PROBLEM TO WORK ON >> Return the stretch from the line with "Figure 6. Proposed" through the line with "Table 13. GTWR" in the data below, character for character, skipping all pictures.

DATASET RECORDS >>
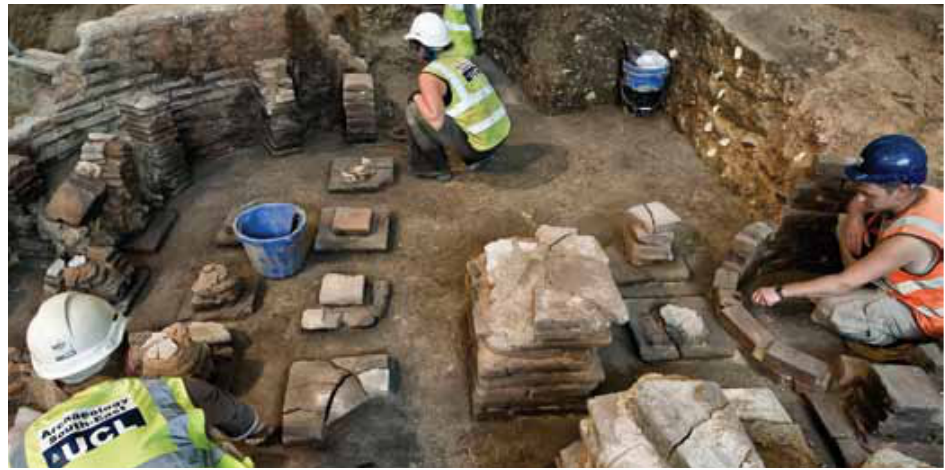
Fig. 1: The Roman baths at Tower Street, Chichester being cleaned for display within Chich- ester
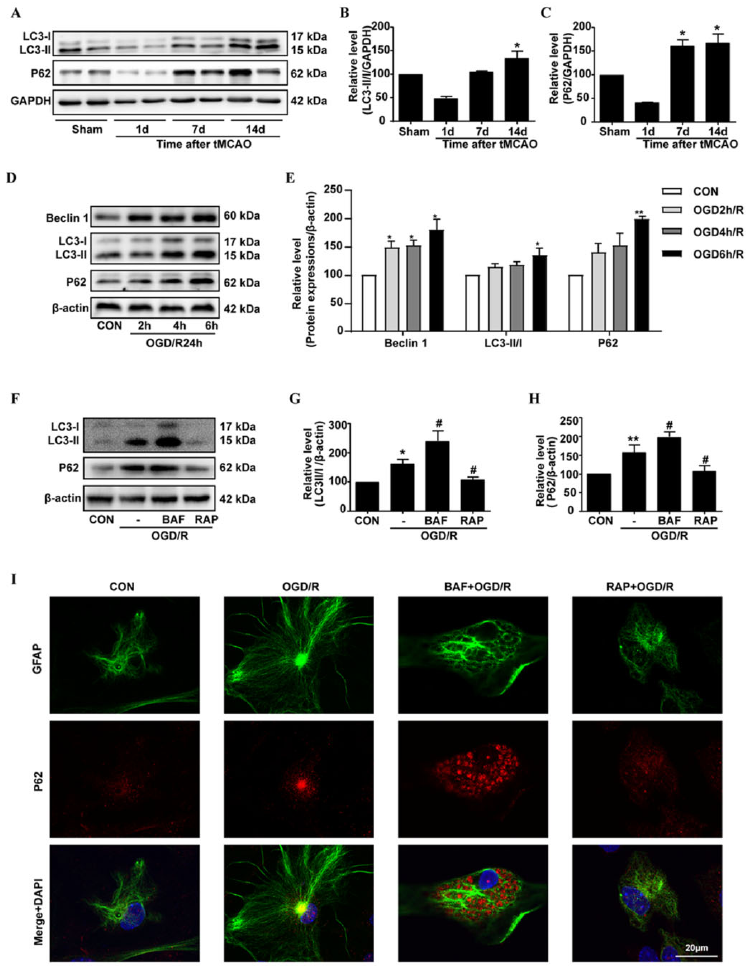
Figure 2. Autophagic flux dysfunction promotes the astrocyte activation after brain ischemia in vivo and in vitro. ( A – C ) The immunoblotting analysis and quantification of autophagy markers LC3-II/I and p62 in brain tissues after tMCAO in mice. Data are expressed as the mean ± SEM; n = 3; and * p < 0.05 vs. sham group. ( D , E ) The immunoblotting analysis and quantification of Becline1, p62, and LC3-II/I in astrocytes after exposure to the different times of OGD and then reoxygenation for 24 h. ( F – H ) The immunoblotting analysis and quantification of p62 and LC3-II/I in the astrocytes exposed to OGD/R after pretreatment with rapamycin (RAPA, 200 nM) or bafilomycin A1 (BAF, 500 nM). RAPA was used to induce autophagy, and BAF was used to prevent lysosomal acidification and to inhibit the autophagic flux in astrocytes, respectively. ( I ) The representative photographs of the immunofluorescence staining of GFAP (green) and p62 (red) with DAPI (blue) staining in astrocytes were exposed to OGD/R after pretreatment with RAPA or BAF. OGD/R means OGD for 6 h and reoxygenation for 24 h. The data are representative of the three independent experiments and are expressed as the mean ± SEM. * p < 0.05, ** p < 0.01 vs. normal control group; # p < 0.05 vs. OGD/R control group. OGD/R means OGD for 6 h and reoxygenation for 24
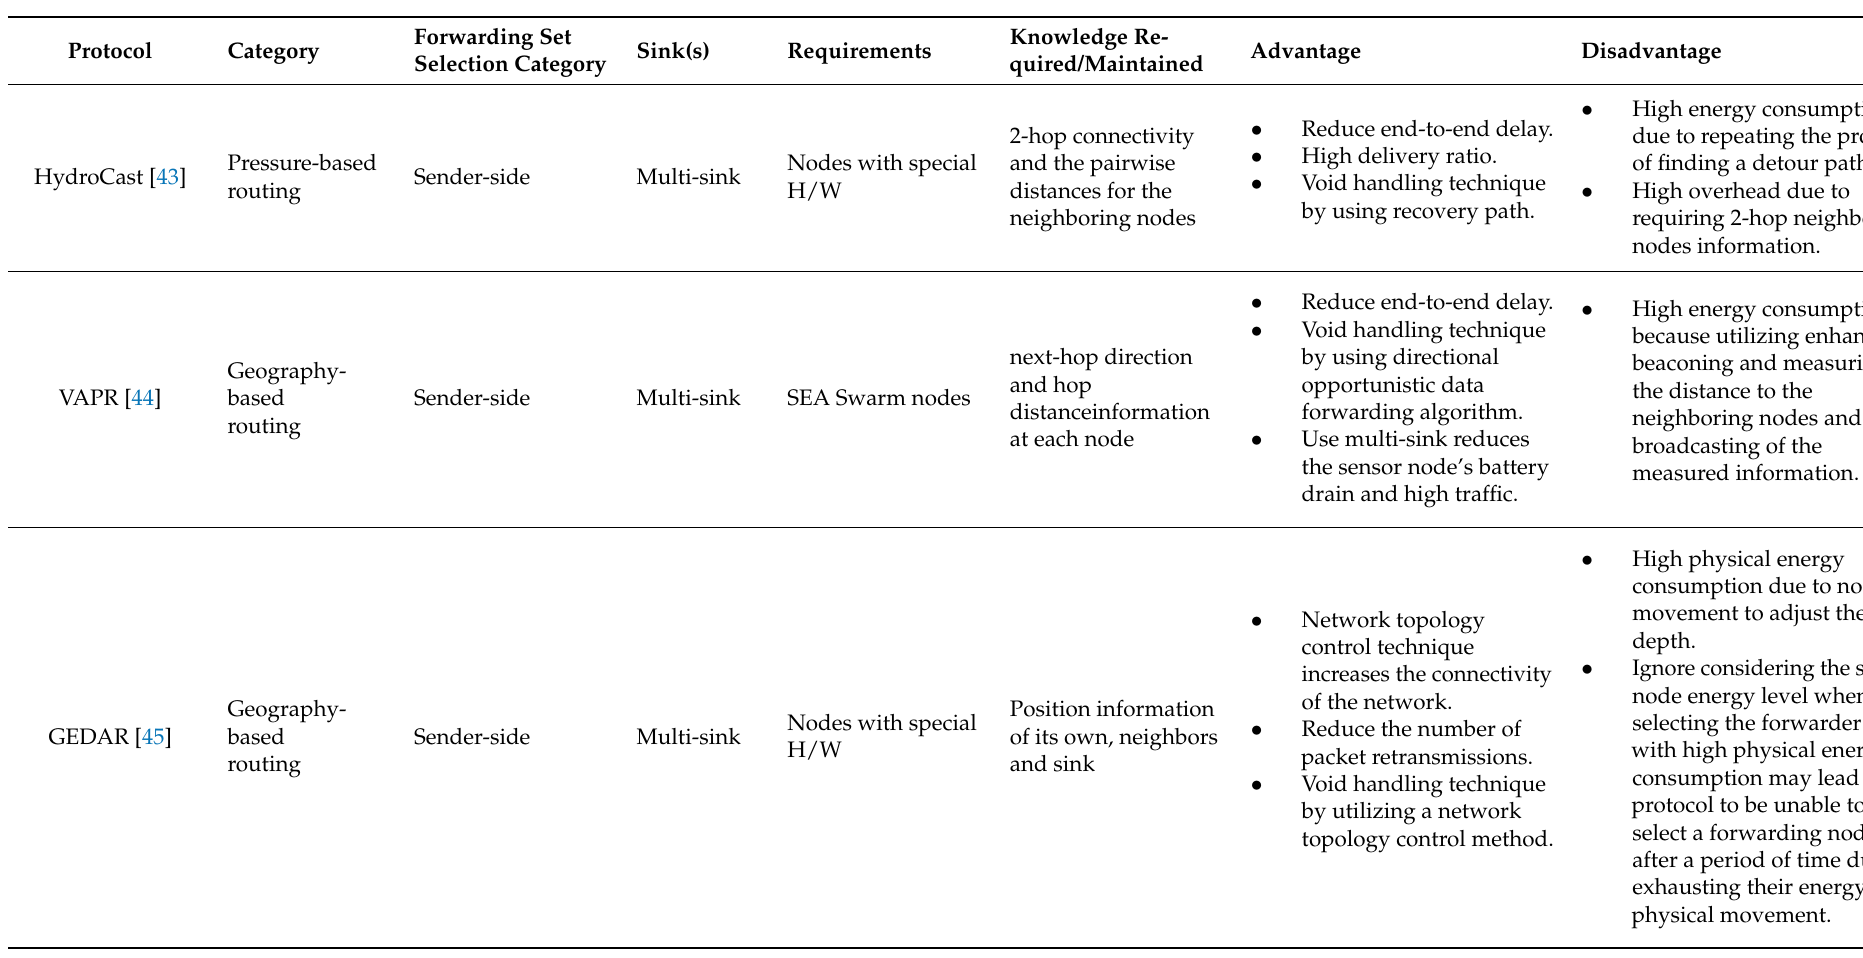
Table 1. Comparison between void avoiding OR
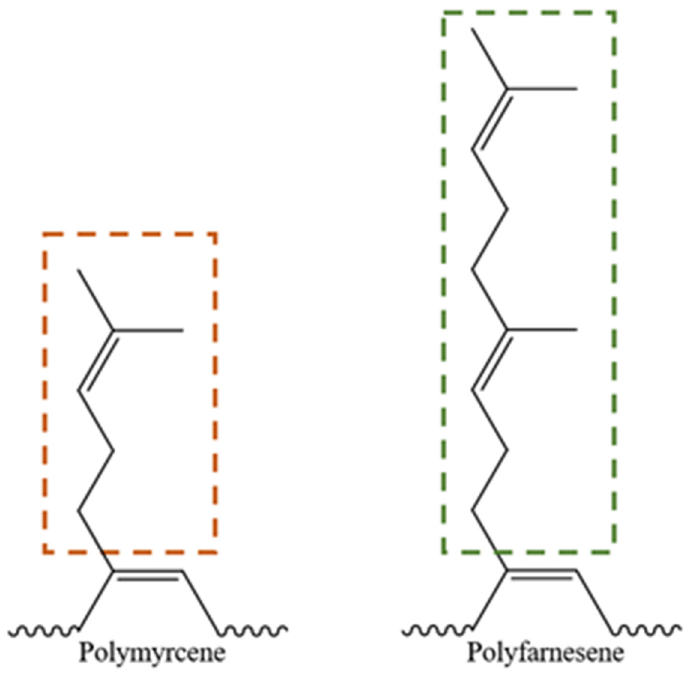
Figure 6. Proposed structures that are produced through the vulcanization of cis -PB [38]. Adapted with permission from Ref. [38]. Copyright (2022) Elsevier Inc.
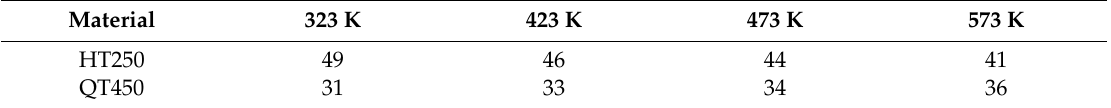
Table 5. Thermal conductivity at a di ff erent temperature, W / (m · K).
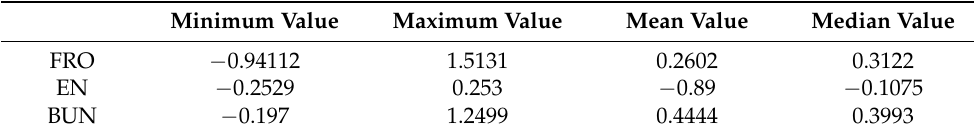
Table 13. GTWR Regression results of commercial land category 2.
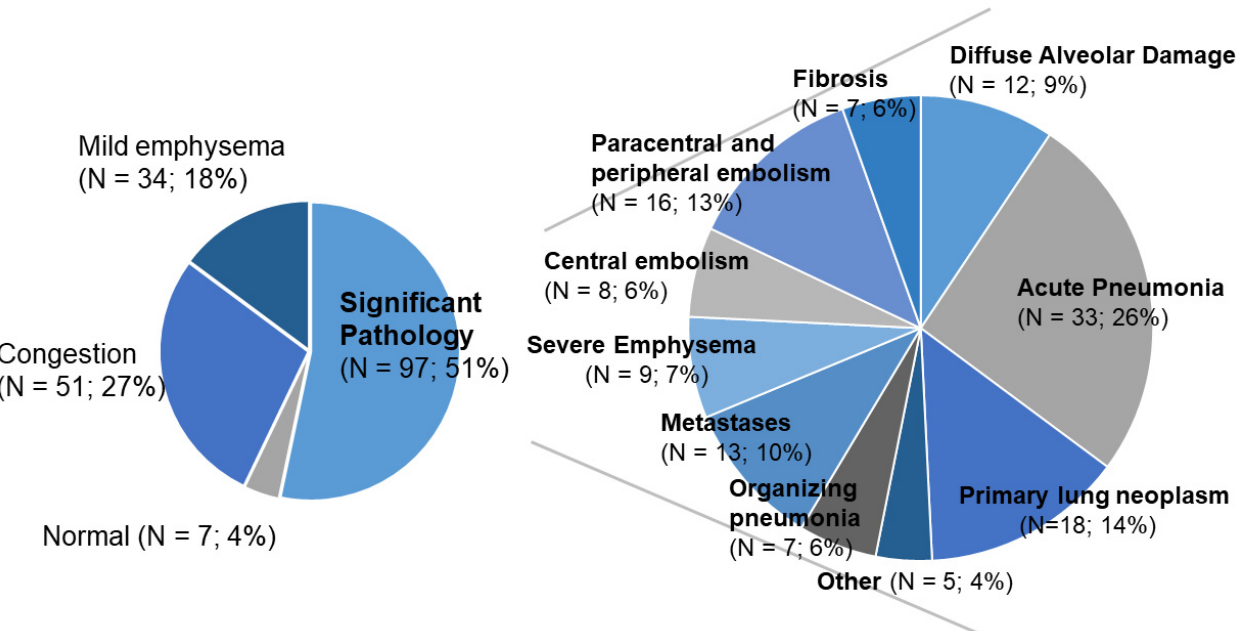
Figure 2. Overview of pulmonary pathologies found in consecutive adult autopsies from a 2-year period (2016–2017). A total of 197/189 patients showed significant pulmonary pathologies at postmortem examination (left side). A total of 28 patients had more than one pulmonary pathologic finding, leaving a total of 128 significant pulmonary diagnoses (right side).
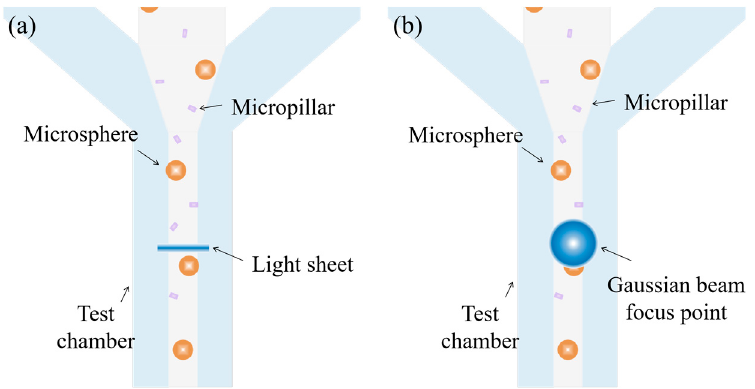
Figure 1. ( a ) Fluorescent micropillars and microspheres passing through a light sheet, and ( b ) fluorescent micropillars and microspheres passing through a Gaussian beam spot.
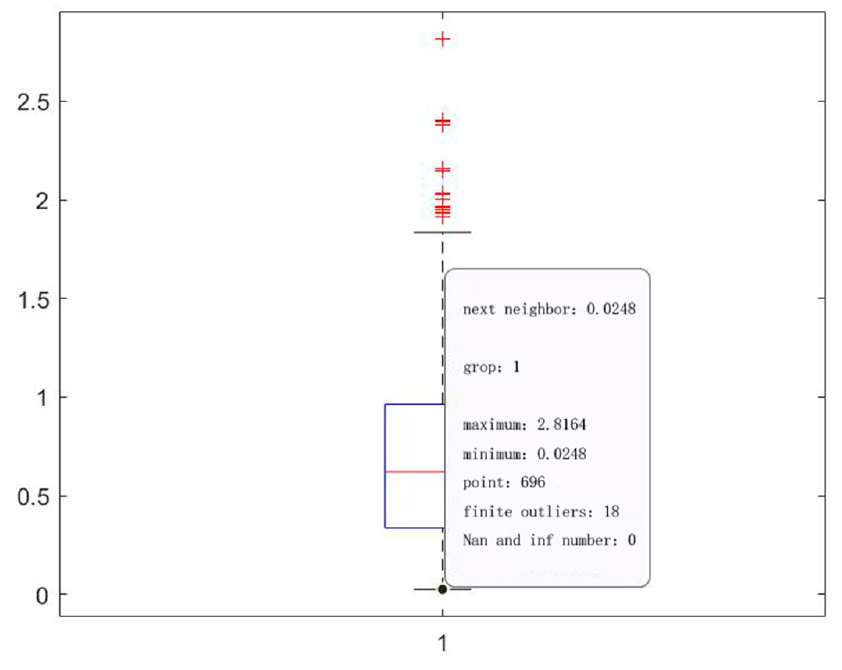
Figure 4. Quartile detection on various KPI data.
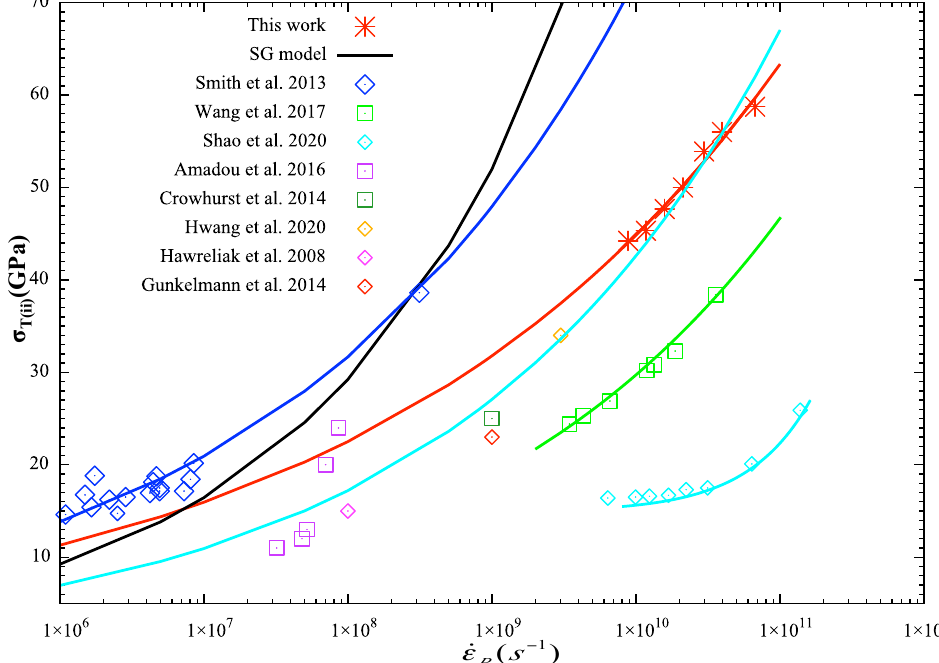
. ε c P (red stars),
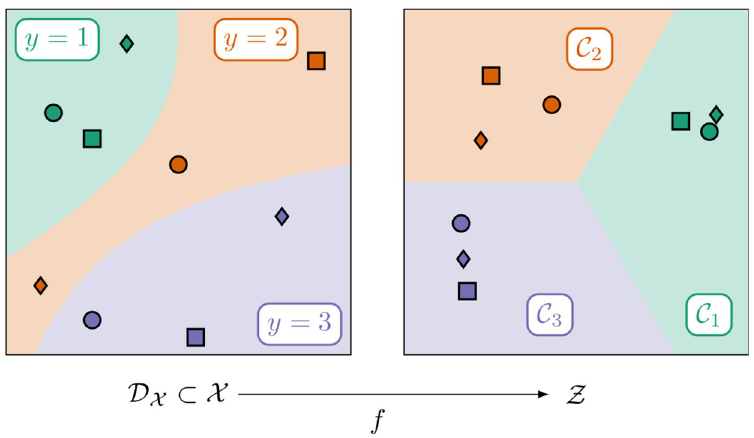
Fig 3. Illustration of the training data transformation. Illustration of the training data transformation f : f x ; ... ; x g ! Z ¼ R 2 from (14) for an exemplary ternary classification problem ( n = 3) with a two-dimensional 1 D feature space X � R 2 . The colored regions on the left illustrate the true regions of the three classes with their respective labels, whereas the points denote the (noiselessly) sampled training datapoints x 1 , ... , x . We sample three points from D each class (i. e., D = 9) and use different symbols ( � , □ and ♢ ) to uniquely identify each point. As the distance metric d underlying f , we choose the Euclidean distance. The other hyperparameters are chosen as α ≔ 0, β ≔ 1 and k α , k β ≔ 1, respectively. The figure shows that the farther a training datapoint x i (for i 2 {1, ... , D }) is away from its nearest foreign-class neighbor, the clearer is the membership of f ( x ) to the respective cone segment C . i y ð x i Þ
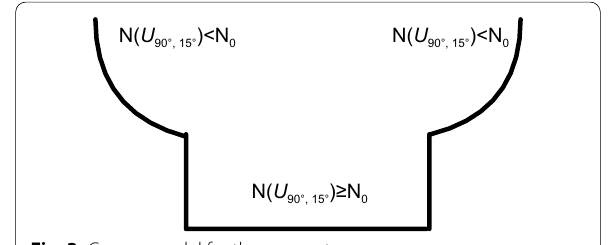
Fig. 3 Groove model for the parameter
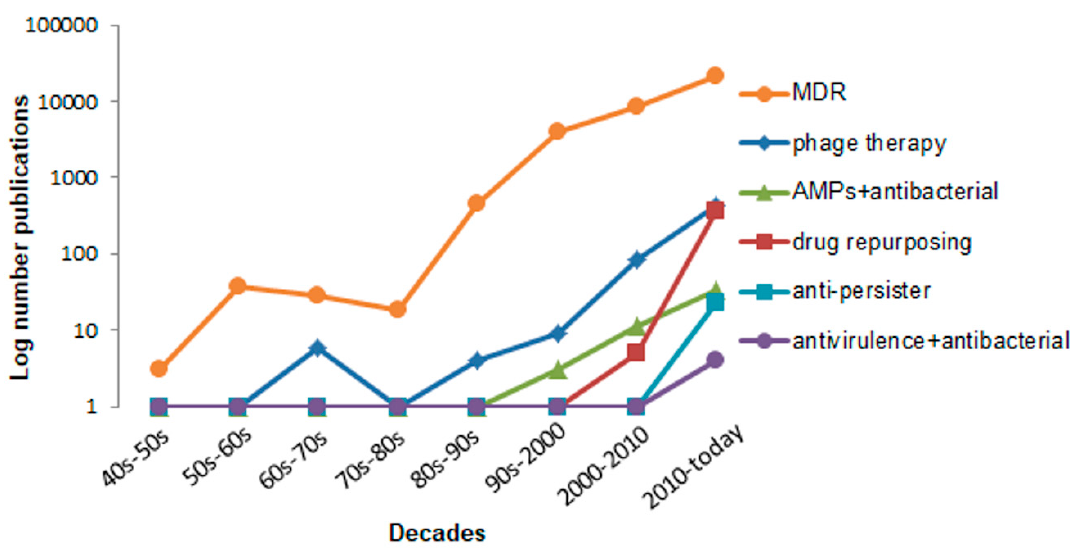
Figure 2. Number of annual publications available on PubMed search engine for the keywords “MDR OR multidrug resistance”, “phage therapy”, “antimicrobial peptides AND antibacterial”, “drug repurposing”, “anti-persister OR anti-persistence OR resuscitating drugs”, “anti-virulence AND antibacterial”. The number of publications is expressed on a logarithmic scale.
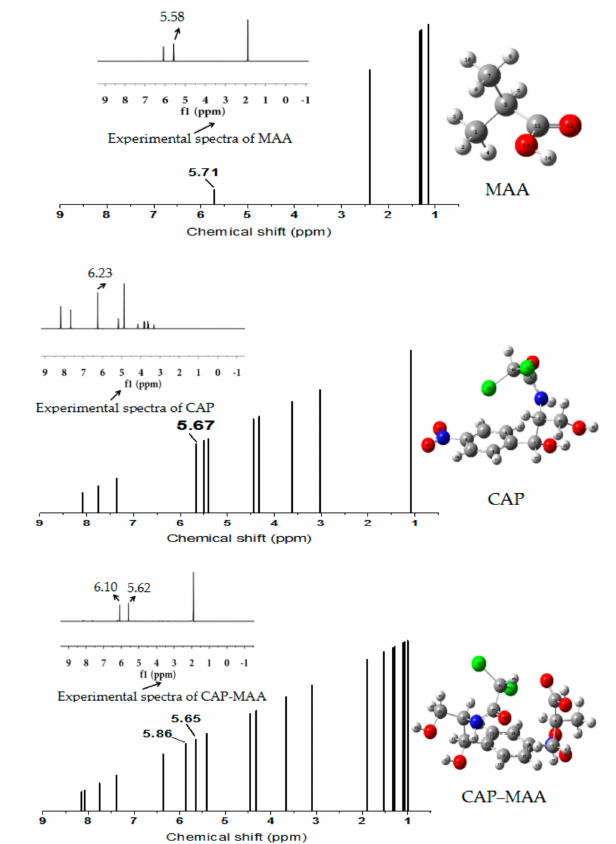
Figure 8. Theoretical and experimental 1 H-NMR spectra of MAA, template CAP, and the CAP–MAA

YOUR RESPONSE >>
Figure 6. Proposed structures that are produced through the vulcanization of cis -PB [38]. Adapted with permission from Ref. [38]. Copyright (2022) Elsevier Inc.
Table 5. Thermal conductivity at a di ff erent temperature, W / (m · K).
Table 13. GTWR Regression results of commercial land category 2.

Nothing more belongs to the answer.